Task
Your task is to find every line of the data that holds the string "down" and copy it.

Information supplied
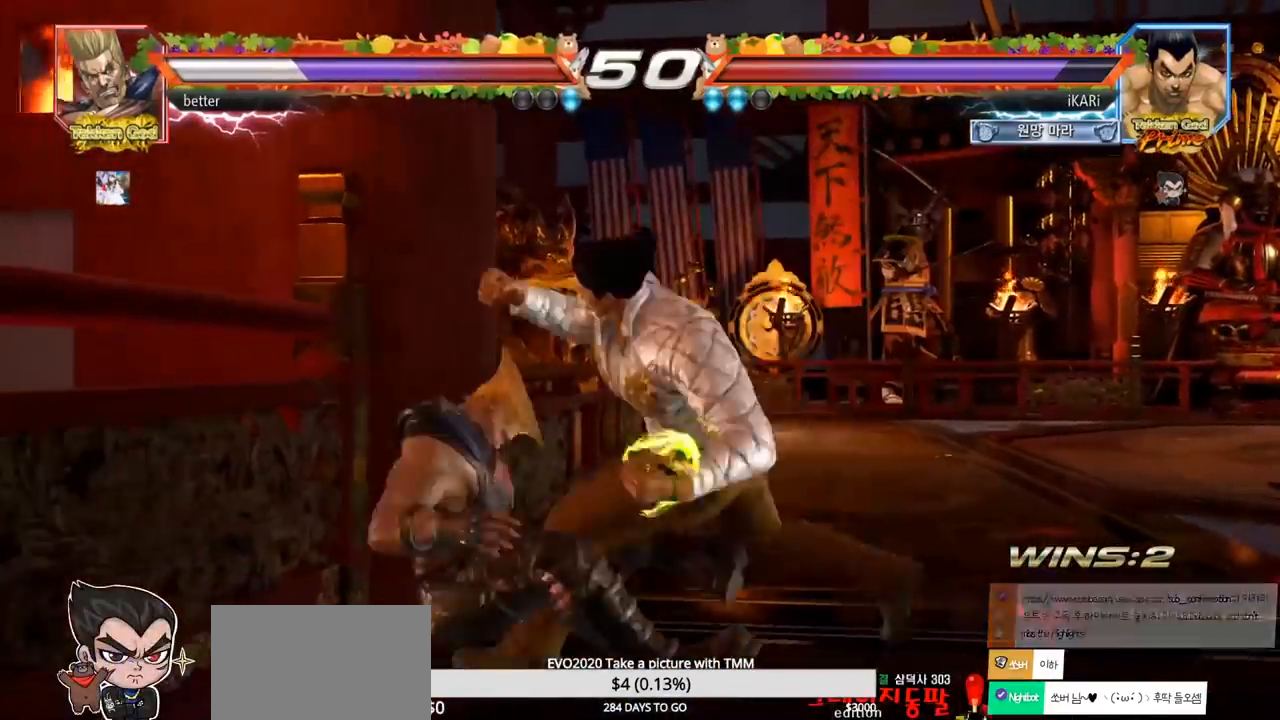
{"buttons": ["SQUARE", "TRIANGLE"], "left_stick": "center", "events": [[17, "CIRCLE", "up"], [83, "TRIANGLE", "down"], [150, "left_stick", "center"], [417, "SQUARE", "down"], [450, "SQUARE", "up"], [500, "SQUARE", "down"]]}
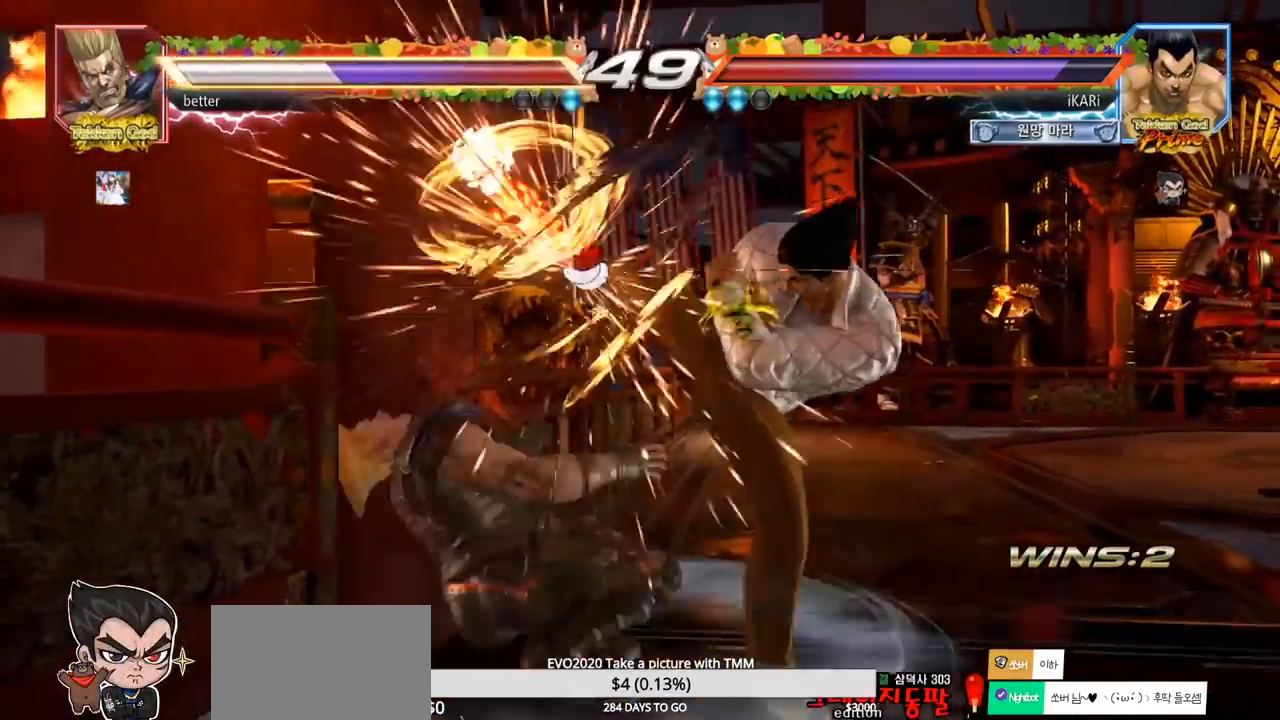
{"buttons": ["TRIANGLE"], "left_stick": "center", "events": [[50, "SQUARE", "up"], [117, "SQUARE", "down"], [150, "SQUARE", "up"], [183, "SQUARE", "down"], [233, "SQUARE", "up"], [300, "SQUARE", "down"], [350, "SQUARE", "up"], [400, "SQUARE", "down"], [467, "SQUARE", "up"]]}
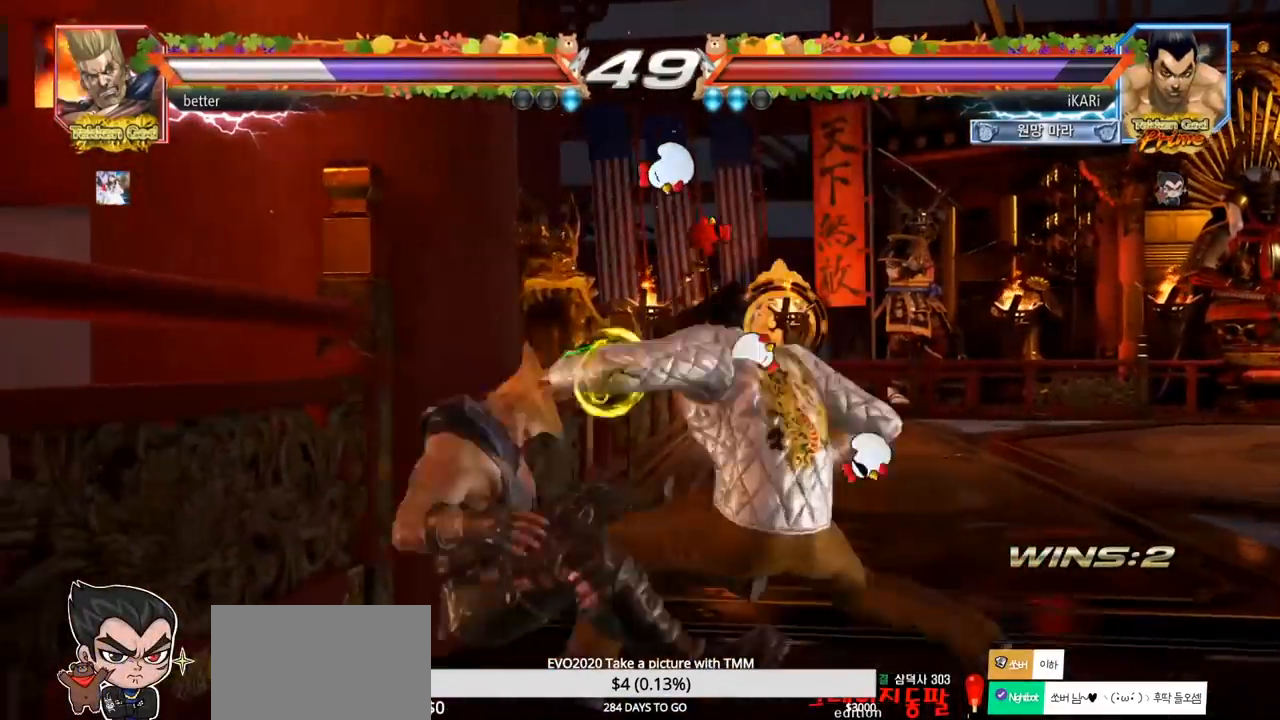
{"buttons": ["SQUARE", "TRIANGLE"], "left_stick": "center", "events": [[17, "SQUARE", "down"], [67, "SQUARE", "up"], [117, "SQUARE", "down"], [183, "SQUARE", "up"], [233, "SQUARE", "down"], [283, "SQUARE", "up"], [333, "SQUARE", "down"], [383, "SQUARE", "up"], [417, "SQUARE", "down"]]}
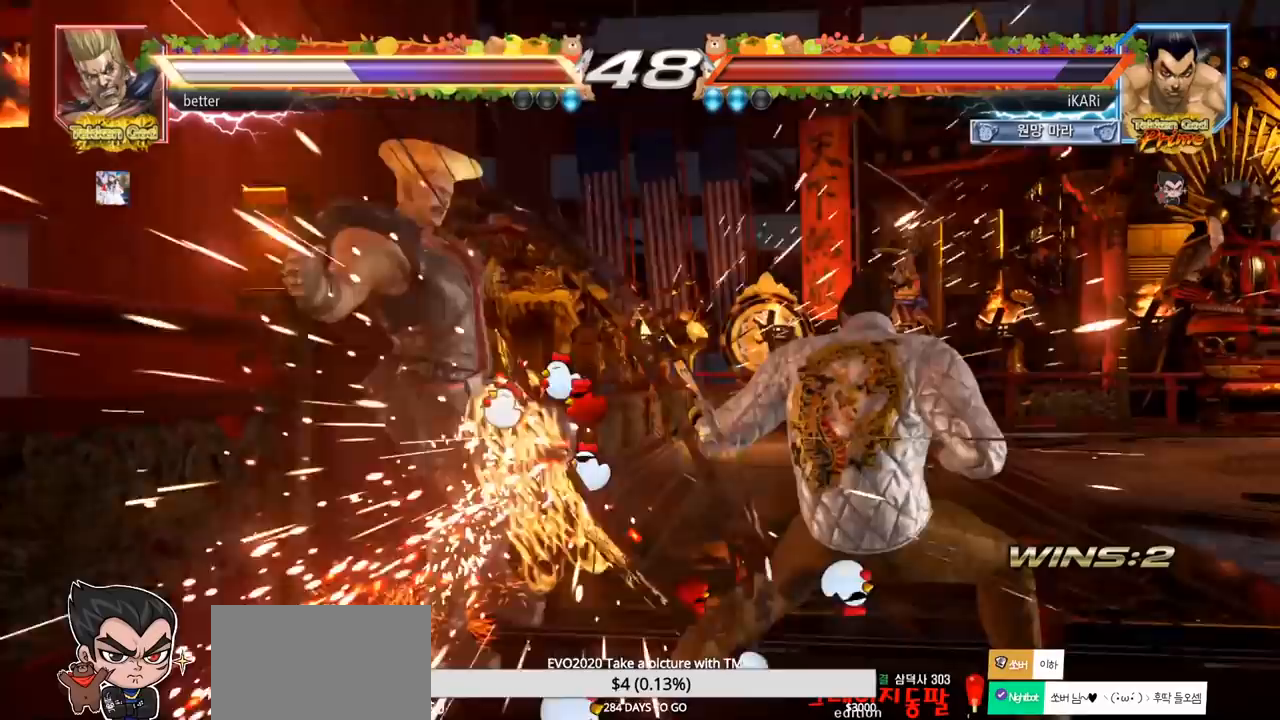
{"buttons": [], "left_stick": "center", "events": [[17, "SQUARE", "up"], [33, "TRIANGLE", "up"], [200, "left_stick", "up"], [250, "left_stick", "center"], [400, "left_stick", "up"], [467, "left_stick", "center"]]}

Exercise solution
{"buttons": ["SQUARE", "TRIANGLE"], "left_stick": "center", "events": [[17, "CIRCLE", "up"], [83, "TRIANGLE", "down"], [150, "left_stick", "center"], [417, "SQUARE", "down"], [450, "SQUARE", "up"], [500, "SQUARE", "down"]]}
{"buttons": ["TRIANGLE"], "left_stick": "center", "events": [[50, "SQUARE", "up"], [117, "SQUARE", "down"], [150, "SQUARE", "up"], [183, "SQUARE", "down"], [233, "SQUARE", "up"], [300, "SQUARE", "down"], [350, "SQUARE", "up"], [400, "SQUARE", "down"], [467, "SQUARE", "up"]]}
{"buttons": ["SQUARE", "TRIANGLE"], "left_stick": "center", "events": [[17, "SQUARE", "down"], [67, "SQUARE", "up"], [117, "SQUARE", "down"], [183, "SQUARE", "up"], [233, "SQUARE", "down"], [283, "SQUARE", "up"], [333, "SQUARE", "down"], [383, "SQUARE", "up"], [417, "SQUARE", "down"]]}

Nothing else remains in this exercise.